Explore the material:
[a] In the Docker networking text, how long does Docker take to remap about 2K ports?
[b] Write the next part of the Docker networking text, starting right after its final sentence.

Reading text:
_ _ _ _ _ _ _

Version B.1: Newer version of Docker??

It has been reported that perhaps version 1.10 of docker does not have these problems. I have not yet tried.

Version C: Desperation.

There are several stunts that one might think could work, but they don't. A brief report here.

Remap all the ports

That is, start the Docker container with something like this: -p 32768-65536:32768-65536. DO NOT EVEN TRY THIS -- you'll be sorry if you do. If you do, it will take Docker five minutes to remap about 2K of these ports, at which point you will wonder what's going on. What its doing is creating a process docker-proxy -proto tcp -host-ip 0.0.0.0 -host-port 60374 -container-ip 172.18.0.2 -container-port 60374 -- one for each port. So ps ax |grep docker |wc will tell you how many its done so far. Problem: you can't stop the container. You can kill -9 it, but the proxying keeps going on. We're in a bad state now, so you can try service docker stop which won't work, so you can kill -9 it. Which works. However service docker start leaves vast quantities of crap in iptables, which you can clean with iptables -t nat -F. However, service docker start merely recreates these bogus filters. So you have to iptables while Docker is running. Which hoses Docker, so you have to stop and restart again. Anyway, the unclean docker shutdown also left crap in aufs -- some dead docker containers that cannot be docker rm'ed. If you are brave, you can now go into /var/lib/docker/aufs and clean up by hand. Or you can reboot ... Ugh.

Speaking of iptables...

Several stack-exchange questions deal with using iptables to remap ports between docker containers and the host. If you're naive, you might hope that that will solve the problem. It won't. The core issue is that ROS messages contain port numbers in them, and Docker remaps ports. The only way that masquerading could be don't would be just like masquerading for FTP: you have to inspect the packets themselves, find the port number in them, and then re-write the port number. Since some ROS messages are strings, this can be challenging. Checksums and gzip add to the mess.

_ _ _ _ _ _ _

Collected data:
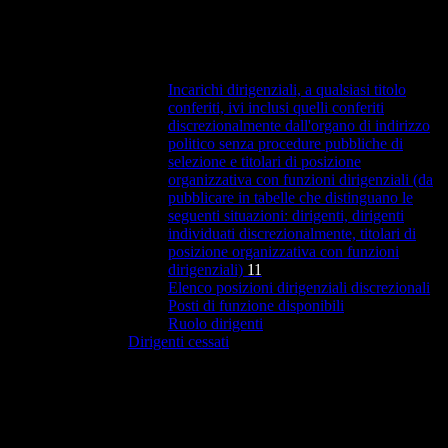
Incarichi dirigenziali, a qualsiasi titolo
conferiti, ivi inclusi quelli conferiti
discrezionalmente dall'organo di indirizzo
politico senza procedure pubbliche di
selezione e titolari di posizione
organizzativa con funzioni dirigenziali (da
pubblicare in tabelle che distinguano le
seguenti situazioni: dirigenti, dirigenti
individuati discrezionalmente, titolari di
posizione organizzativa con funzioni
dirigenziali)
11
Elenco posizioni dirigenziali discrezionali
Posti di funzione disponibili
Ruolo dirigenti
Dirigenti cessati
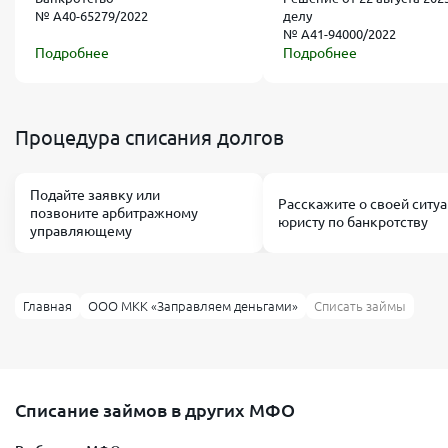
№ А40-65279/2022
делу
№ А41-94000/2022
Подробнее
Подробнее
Процедура списания долгов
Подайте заявку или
Расскажите о своей ситу
позвоните арбитражному
юристу по банкротству
управляющему
Главная
ООО МКК «Заправляем деньгами»
Списать займы
Списание займов в других МФО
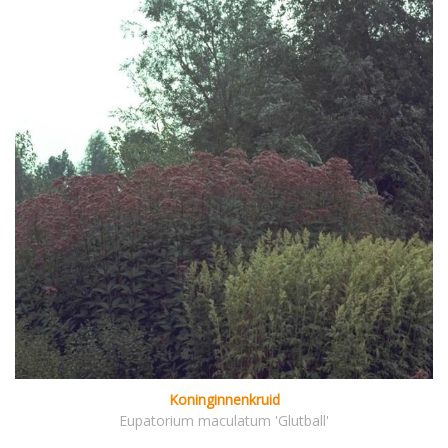
Koninginnenkruid
Eupatorium maculatum 'Glutball'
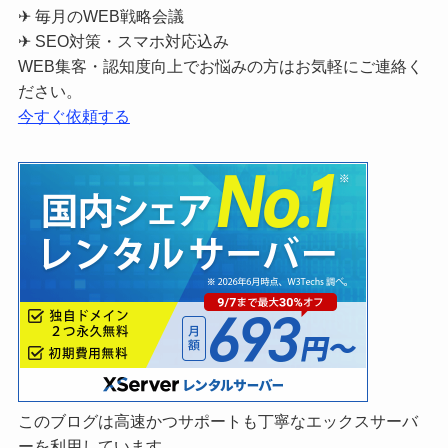
✈ 毎月のWEB戦略会議
✈ SEO対策・スマホ対応込み
WEB集客・認知度向上でお悩みの方はお気軽にご連絡く
ださい。
今すぐ依頼する
このブログは高速かつサポートも丁寧なエックスサーバ
ーを利用しています。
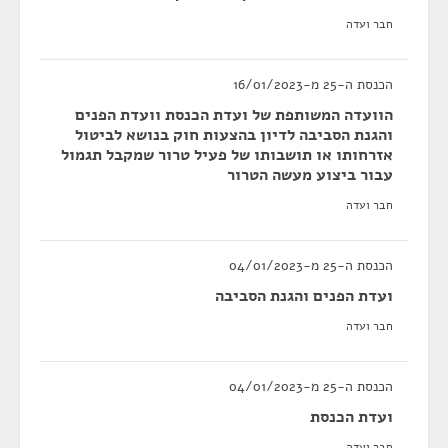
חבר ועדה
הכנסת ה-25 מ-16/01/2023
הוועדה המשותפת של ועדת הכנסת וועדת הפנים
והגנת הסביבה לדיון בהצעות חוק בנושא לביטול
אזרחותו או תושבותו של פעיל טרור שמקבל תגמול
עבור ביצוע מעשה הטרור
חבר ועדה
הכנסת ה-25 מ-04/01/2023
ועדת הפנים והגנת הסביבה
חבר ועדה
הכנסת ה-25 מ-04/01/2023
ועדת הכנסת
חבר ועדה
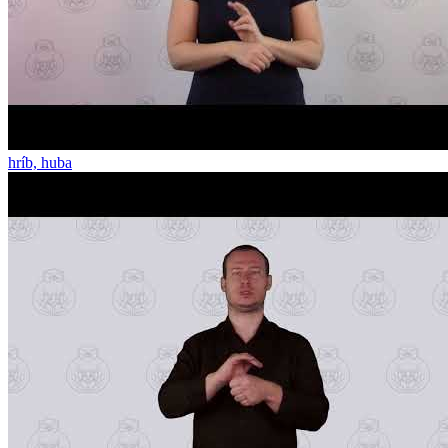
hríb, huba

_ _ _ _ _ _ _

Answer section:
[a] About five minutes.

[b]
Use the host network

Start all of the containers with --net=host. This will cause Docker to not use its own private networks, but instead, use the IP address of the host for all networking. From the Docker point of view, its really not ideal, its a kind-of-a-hack. From the ROS point of view, you might expect that everything will now start working, since, after all, there are no more networking barriers anywhere. Right? Almost!

With this network setting, you can now publish, with rostopic pub inside the container, and subscribe, with rostopic echo on the outside, and this now works. The toy example works! At last! Woot!

Unfortunately, that's all that works. The real-life ROS nodes inside the ros-eva container are publishing messages that still cannot be heard outside of the container: specifically, rostopic echo /camera/face_locations fails. You might think that it should work. It doesn't. I don't understand why it doesn't, when the toy examples do work. Clearly, there's yet more to ROS networking, and the Docker --net=host is not enough to make things transparent.

Version D: Hard reality

The misery documented above points us in only one direction. Its not a pretty one... its not docker compose and its conceptually icky and not a good software design. However, its the only solution that works: Stick all of OpenCog (specifically, the CogServer) into the same Docker container with ROS. That will be one giant bloated container. But that's what the school of hard knocks teaches you.